Perhaps we should create "truth" test for companies? ;-)

peter

Excuse the ill iteration but is is trade or truth.

In the search for truth in business we have become distracted from the bedrock of capitalism - trade.

There is no truth in business. That concept is better left to philosophers and economists who neither make nor must keep promises to survive and grow.

Make great promises, know how you'll keep them, keep them and get something of greater value in return. If social fits helps you trade into strength, resilience and endurance - great. If it doesn't, then great for all your competitor's that persist with the latest truth in business.

Trade well.

Peter

Valeria Maltoni

In my view, it is brands that are behind on using the tools to be engaged.

Valeria Maltoni

the thing is I've been seeing the same advice about how to use social networks strategically for more than five years. You see the results out there, everyone following the very same tired "best practices"...

The people and brands who know what to do are welcome to do more of it.

Valeria Maltoni

Hope is not a model.

Valeria Maltoni

afraid we got sidetracked from my reference to another post in this conversation.

Activity (the topic of this post) is not the same as trade.
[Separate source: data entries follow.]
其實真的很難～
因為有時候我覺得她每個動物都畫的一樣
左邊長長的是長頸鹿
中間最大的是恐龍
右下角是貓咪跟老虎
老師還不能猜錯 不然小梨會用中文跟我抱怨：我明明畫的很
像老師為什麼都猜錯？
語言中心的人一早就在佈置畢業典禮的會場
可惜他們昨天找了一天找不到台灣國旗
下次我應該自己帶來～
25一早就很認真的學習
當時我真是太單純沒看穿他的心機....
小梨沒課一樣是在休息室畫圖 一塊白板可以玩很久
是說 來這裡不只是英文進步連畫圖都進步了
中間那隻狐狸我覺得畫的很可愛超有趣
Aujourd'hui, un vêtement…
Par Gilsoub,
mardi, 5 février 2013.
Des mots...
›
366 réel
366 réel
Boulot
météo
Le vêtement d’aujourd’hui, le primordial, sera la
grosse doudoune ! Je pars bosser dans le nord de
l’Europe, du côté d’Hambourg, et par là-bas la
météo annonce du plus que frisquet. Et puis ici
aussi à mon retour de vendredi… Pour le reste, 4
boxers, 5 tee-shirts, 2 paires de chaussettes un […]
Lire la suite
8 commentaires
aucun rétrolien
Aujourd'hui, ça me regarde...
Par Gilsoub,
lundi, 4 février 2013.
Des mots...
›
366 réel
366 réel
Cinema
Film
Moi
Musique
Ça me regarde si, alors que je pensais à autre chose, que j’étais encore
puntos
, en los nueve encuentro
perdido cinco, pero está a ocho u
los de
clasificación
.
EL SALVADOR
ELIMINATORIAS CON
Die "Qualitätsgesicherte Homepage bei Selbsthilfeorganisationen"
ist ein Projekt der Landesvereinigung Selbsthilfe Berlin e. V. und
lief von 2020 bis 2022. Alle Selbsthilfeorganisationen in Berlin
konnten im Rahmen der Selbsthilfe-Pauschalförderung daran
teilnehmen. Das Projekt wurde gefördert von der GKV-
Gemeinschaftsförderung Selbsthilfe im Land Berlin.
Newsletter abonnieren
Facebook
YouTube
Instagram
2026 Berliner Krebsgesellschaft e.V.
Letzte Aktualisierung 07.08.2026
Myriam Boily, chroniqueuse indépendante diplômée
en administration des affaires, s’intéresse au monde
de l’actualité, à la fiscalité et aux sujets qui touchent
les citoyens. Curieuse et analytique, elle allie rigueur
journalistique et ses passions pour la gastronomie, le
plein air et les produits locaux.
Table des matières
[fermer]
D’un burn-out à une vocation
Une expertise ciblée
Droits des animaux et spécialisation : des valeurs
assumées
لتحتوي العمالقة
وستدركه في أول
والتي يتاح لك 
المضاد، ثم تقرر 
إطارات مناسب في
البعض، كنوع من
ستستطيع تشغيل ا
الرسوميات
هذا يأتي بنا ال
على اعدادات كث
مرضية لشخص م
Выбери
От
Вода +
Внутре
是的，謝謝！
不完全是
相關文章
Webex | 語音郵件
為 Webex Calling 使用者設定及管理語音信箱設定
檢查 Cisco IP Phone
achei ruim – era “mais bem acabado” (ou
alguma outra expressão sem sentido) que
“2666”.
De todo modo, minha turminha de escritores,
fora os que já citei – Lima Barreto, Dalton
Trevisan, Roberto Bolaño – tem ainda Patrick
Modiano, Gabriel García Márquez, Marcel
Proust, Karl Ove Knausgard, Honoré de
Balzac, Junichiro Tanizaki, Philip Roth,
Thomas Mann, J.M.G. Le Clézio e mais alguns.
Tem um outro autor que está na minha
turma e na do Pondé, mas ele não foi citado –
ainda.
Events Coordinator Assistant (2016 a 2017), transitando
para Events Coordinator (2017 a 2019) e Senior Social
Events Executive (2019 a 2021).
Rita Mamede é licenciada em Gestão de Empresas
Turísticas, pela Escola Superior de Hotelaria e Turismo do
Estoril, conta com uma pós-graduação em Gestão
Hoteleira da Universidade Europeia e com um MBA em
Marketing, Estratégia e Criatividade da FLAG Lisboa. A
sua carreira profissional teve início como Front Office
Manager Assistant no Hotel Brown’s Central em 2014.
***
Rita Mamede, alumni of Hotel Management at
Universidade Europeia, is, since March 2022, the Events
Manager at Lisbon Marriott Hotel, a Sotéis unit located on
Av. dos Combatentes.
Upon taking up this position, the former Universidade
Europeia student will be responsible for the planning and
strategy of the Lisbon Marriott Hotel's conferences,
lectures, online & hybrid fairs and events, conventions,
We see a lot of activity in social channels and so very little of it goes back to trading promises.

twitter.com/wmougayar

I would submit that the highest form of social engagement is Commenting online. The best reason for engagement is an engaged user (or company) on the other end. That will lead to trade.

peter

Sorry. Read it again.

Understand your point.

The interesting thing is that Forester use the expression believe - a concept reserved for aliens, ghosts (and much more noble ideas such as freedom and liberty).

We must believe because there is nothing to connect all this activity to the strength, resilience and endurance other than hope and dubious surveys that make up expressions like "listening and engagement initiatives".


Valeria Maltoni

habits have been formed around consultant speak polished to sound refined and necessary. When trade is seen as a black box, then it feels sensible to employ crystal balls and talk about engagement initiatives...

Valeria Maltoni

I disagree comments are always an indication of high engagement. People comment on certain sites to "be seen" in that company, etc. Motivation is not a straight line, or a diagram.

Everyone trades their assets differently. Which is why "best practices" become a crutch or a lazy way out...

twitter.com/wmougayar

I didn't mean to imply "always". You can tell if there is a genuine intent or something else behind the commenting. But I think it certainly leads to discovering interesting people that you may later form a meaningful relationship with. At least, that has been my experience. I have met some great people online, after some period of time where we exchanged meaningful online conversations on someone else's blog.